There is a running gag in the series where the food his adopted mother serves never has enough seasoning – because, as per the stereotype, white people don’t season their food. By contrast, the ambrosia made by the black people destiny introduces to young Colin is always perfectly seasoned.
For some reason Kaepernick never embraces his ‘white side’ or even acknowledges it. If he did, he might not be able to get away with lines like, ‘As long as we need the white man’s stamp of approval, our fate may be in the hands of those who don’t think we qualify’. And ‘Maybe they didn’t want us to see our beauty, because if we did, if we controlled our own narrative, we’d be unstoppable’.

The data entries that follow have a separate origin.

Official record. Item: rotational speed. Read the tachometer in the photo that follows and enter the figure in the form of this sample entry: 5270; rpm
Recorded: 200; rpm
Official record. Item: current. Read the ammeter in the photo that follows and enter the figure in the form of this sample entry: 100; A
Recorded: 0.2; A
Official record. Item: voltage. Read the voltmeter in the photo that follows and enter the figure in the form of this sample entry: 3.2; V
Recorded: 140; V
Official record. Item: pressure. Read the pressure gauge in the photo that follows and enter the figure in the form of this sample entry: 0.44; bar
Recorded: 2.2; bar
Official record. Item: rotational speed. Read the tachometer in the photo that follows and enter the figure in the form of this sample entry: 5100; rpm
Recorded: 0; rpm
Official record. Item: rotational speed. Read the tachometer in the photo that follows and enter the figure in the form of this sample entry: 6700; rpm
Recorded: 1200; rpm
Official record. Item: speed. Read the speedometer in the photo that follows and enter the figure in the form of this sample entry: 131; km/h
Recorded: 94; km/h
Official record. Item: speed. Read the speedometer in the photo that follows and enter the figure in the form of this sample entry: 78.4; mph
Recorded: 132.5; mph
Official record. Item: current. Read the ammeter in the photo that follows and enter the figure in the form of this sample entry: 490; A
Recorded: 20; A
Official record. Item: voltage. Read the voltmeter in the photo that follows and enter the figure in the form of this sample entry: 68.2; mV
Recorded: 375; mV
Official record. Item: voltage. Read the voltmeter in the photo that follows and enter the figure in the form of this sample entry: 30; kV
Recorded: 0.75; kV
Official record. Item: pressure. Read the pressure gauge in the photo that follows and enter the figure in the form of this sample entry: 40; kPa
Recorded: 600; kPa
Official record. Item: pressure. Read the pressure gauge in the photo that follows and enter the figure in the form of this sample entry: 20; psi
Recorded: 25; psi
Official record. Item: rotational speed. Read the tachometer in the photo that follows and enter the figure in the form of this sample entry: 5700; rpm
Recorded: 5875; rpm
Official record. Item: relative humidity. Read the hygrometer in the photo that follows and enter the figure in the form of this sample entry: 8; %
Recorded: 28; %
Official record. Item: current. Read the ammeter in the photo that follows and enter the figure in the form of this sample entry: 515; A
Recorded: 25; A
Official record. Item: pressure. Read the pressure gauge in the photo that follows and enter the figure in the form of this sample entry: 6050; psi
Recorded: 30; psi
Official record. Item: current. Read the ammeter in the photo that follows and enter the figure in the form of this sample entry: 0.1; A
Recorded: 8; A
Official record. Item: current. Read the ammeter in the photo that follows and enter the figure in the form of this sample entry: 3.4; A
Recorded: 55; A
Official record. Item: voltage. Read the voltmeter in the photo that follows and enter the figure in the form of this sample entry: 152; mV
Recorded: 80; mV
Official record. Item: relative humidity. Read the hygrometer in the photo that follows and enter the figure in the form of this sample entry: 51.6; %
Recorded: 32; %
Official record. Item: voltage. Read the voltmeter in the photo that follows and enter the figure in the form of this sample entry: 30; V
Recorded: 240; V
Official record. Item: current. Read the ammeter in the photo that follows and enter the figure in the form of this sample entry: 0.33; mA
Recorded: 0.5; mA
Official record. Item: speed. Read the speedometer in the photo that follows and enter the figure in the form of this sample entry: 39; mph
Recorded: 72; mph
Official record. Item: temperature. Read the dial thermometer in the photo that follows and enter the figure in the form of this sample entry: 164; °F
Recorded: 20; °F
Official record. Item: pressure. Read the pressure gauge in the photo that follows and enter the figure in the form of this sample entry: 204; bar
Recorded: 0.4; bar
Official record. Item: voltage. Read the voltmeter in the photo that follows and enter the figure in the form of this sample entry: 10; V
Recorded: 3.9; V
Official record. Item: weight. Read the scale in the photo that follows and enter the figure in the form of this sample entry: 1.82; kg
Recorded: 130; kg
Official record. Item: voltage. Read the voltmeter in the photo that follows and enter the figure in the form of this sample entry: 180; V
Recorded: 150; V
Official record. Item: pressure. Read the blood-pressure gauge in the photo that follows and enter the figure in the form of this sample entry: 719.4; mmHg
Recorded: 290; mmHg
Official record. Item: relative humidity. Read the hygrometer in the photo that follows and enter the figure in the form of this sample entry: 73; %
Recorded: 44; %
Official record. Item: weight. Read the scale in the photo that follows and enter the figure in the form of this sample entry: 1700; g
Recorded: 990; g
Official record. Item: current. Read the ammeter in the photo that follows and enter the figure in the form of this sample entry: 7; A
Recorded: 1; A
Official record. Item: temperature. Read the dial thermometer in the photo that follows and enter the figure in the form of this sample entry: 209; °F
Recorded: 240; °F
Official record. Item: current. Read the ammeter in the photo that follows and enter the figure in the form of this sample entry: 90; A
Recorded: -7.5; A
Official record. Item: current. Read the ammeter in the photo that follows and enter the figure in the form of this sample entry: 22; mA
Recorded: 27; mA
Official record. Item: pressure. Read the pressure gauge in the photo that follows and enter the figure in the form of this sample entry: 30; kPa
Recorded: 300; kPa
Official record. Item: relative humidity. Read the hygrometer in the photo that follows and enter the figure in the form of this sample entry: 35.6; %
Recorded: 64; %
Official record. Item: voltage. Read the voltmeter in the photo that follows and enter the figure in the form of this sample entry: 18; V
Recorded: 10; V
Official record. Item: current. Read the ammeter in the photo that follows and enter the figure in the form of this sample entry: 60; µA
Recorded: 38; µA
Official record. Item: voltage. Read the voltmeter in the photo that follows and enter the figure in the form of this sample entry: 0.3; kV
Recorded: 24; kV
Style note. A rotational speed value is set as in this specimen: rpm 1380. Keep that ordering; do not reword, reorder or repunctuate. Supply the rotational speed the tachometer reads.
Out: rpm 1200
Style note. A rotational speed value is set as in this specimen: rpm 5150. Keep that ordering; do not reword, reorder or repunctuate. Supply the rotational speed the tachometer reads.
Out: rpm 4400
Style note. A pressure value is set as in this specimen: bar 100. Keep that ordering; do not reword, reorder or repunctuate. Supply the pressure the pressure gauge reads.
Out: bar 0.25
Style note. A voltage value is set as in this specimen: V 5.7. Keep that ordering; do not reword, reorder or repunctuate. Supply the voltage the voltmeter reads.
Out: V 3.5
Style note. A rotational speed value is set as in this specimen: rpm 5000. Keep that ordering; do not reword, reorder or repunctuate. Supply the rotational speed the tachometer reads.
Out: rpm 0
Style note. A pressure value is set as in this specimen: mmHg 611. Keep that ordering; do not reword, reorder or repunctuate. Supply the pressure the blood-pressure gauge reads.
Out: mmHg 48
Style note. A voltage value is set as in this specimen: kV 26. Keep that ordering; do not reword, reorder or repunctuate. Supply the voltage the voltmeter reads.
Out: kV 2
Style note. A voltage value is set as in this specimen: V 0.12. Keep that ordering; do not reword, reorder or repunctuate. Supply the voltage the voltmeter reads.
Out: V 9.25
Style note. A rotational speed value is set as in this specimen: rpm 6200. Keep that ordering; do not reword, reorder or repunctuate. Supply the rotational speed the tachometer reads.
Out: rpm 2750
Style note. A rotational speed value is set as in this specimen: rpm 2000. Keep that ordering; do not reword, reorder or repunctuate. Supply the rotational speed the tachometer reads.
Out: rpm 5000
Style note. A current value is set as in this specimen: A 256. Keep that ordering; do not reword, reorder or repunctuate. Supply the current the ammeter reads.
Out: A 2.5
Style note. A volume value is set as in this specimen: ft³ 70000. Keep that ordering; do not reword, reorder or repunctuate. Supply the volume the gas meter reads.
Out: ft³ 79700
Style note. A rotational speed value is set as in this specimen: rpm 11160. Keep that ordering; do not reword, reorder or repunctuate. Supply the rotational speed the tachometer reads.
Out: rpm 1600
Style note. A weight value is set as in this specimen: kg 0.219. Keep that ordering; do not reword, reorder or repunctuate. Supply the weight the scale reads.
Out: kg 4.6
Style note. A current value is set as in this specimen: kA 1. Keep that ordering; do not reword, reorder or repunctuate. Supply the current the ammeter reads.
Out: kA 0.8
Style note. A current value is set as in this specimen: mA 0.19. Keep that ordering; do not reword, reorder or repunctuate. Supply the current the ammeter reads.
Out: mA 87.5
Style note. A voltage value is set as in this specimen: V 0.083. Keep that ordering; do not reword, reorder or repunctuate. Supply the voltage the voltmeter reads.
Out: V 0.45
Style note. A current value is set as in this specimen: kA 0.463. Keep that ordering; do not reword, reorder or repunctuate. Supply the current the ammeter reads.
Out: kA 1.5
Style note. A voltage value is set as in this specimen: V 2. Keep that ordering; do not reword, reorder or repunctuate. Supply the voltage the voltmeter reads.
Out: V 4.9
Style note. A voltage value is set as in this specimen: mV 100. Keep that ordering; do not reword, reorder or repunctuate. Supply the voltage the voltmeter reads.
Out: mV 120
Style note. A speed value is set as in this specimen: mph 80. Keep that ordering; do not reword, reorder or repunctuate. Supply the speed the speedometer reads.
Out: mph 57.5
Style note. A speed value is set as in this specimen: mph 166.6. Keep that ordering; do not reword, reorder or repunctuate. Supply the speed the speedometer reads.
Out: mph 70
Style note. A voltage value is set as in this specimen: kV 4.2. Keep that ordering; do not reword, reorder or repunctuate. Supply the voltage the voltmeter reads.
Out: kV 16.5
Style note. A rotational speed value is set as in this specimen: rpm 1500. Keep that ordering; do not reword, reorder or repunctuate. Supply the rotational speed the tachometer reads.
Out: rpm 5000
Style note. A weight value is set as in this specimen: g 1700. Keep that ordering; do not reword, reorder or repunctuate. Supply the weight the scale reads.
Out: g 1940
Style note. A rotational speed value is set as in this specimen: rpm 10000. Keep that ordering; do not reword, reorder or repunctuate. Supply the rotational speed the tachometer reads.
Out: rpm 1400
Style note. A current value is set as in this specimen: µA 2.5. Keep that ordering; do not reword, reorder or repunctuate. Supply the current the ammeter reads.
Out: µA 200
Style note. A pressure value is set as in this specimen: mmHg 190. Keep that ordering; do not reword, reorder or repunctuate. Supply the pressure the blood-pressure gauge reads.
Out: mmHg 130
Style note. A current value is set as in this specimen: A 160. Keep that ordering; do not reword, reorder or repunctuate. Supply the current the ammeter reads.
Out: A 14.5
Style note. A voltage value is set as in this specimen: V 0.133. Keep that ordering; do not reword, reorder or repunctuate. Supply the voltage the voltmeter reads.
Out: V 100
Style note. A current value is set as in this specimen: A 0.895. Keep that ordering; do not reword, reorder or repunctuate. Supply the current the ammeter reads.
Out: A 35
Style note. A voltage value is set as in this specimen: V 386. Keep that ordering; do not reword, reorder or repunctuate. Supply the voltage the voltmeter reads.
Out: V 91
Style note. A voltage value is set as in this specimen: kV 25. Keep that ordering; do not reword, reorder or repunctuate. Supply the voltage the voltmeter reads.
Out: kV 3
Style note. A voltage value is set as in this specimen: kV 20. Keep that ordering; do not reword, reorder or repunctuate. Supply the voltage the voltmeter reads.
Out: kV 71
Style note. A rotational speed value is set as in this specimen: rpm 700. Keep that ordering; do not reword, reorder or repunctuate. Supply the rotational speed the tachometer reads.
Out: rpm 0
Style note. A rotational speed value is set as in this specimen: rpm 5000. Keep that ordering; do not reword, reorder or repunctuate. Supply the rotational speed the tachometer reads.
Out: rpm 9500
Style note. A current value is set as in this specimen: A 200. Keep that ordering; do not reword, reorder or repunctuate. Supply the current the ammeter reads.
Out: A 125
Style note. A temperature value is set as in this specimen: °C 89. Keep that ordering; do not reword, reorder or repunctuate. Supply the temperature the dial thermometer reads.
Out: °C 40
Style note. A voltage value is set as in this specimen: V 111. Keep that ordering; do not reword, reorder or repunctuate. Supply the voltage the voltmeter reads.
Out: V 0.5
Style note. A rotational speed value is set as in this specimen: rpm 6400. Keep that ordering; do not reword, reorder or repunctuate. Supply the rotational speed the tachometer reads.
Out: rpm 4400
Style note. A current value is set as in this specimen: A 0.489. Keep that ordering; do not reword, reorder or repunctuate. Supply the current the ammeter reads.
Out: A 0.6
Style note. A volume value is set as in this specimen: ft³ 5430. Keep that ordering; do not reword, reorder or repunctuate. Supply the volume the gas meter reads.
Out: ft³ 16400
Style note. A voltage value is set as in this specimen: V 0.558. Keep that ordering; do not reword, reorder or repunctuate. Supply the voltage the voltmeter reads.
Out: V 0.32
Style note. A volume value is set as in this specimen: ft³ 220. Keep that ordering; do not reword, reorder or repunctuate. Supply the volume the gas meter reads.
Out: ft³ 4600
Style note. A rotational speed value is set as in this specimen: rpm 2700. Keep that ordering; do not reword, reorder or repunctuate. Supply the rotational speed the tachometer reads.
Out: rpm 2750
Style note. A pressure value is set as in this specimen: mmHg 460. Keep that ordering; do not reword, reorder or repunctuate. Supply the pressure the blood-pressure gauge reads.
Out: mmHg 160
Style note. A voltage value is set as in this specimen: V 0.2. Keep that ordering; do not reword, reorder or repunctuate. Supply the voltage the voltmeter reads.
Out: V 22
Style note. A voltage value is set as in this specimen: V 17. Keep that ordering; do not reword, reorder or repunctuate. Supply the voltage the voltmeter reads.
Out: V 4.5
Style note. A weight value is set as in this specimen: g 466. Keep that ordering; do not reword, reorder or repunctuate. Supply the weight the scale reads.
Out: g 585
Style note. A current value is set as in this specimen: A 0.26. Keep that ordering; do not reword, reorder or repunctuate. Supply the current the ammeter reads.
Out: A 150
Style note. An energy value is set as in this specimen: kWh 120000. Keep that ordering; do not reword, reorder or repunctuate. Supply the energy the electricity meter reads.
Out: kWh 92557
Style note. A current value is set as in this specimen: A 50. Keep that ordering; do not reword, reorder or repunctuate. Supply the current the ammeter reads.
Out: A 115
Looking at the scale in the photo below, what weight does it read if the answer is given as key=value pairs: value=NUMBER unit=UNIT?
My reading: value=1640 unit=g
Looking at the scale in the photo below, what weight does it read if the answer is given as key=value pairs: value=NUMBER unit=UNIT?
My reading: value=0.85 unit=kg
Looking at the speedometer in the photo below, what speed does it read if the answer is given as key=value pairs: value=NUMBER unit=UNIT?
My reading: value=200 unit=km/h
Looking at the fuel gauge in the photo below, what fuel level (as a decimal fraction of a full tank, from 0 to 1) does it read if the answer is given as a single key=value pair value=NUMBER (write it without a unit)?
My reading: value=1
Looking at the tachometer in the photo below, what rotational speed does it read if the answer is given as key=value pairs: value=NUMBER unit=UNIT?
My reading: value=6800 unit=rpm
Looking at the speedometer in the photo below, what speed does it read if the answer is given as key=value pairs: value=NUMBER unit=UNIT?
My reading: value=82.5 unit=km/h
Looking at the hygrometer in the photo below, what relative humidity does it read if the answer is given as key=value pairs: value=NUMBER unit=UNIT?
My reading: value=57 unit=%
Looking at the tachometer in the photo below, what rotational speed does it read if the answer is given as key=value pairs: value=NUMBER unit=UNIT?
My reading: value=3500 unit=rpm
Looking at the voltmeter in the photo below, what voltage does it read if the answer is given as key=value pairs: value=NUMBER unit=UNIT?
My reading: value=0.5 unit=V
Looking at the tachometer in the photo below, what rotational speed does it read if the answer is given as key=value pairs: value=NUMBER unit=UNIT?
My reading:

From the way Kaepernick depicts the white people in his life, I can understand why he wouldn’t want to identify with them. The white people he has drawn are all one-dimensional, cartoonishly so – they lack seasoning, if you will. They’re either racists microaggressing on young Colin or authority figures trying to get him to bend to their will.
Even his poor adopted parents are written as if they were aliens. There’s a lot of moments where you’re supposed to think: ‘Oh, they really don’t understand black people.’ But the way they are portrayed, they don’t seem to understand people at all. There is one scene in which Colin is driving his parents to a baseball tournament and they are pulled over by a policeman. His adopted father does the very unfatherly thing and lets his son do the talking. Spoiler: the cop reaches for his gun. The vignette is about as subtle as anything else you’ll see in Black & White.
In the final episode – titled, ‘Dear Colin’ – Kaepernick writes a letter to his young self. Magically, as if bending time and space again, his young self reads that very letter. It ends with: ‘Trust your power. Love your blackness. You will know who you are.’
But if you don’t know who you are, you have six half-hour episodes to make yourself up.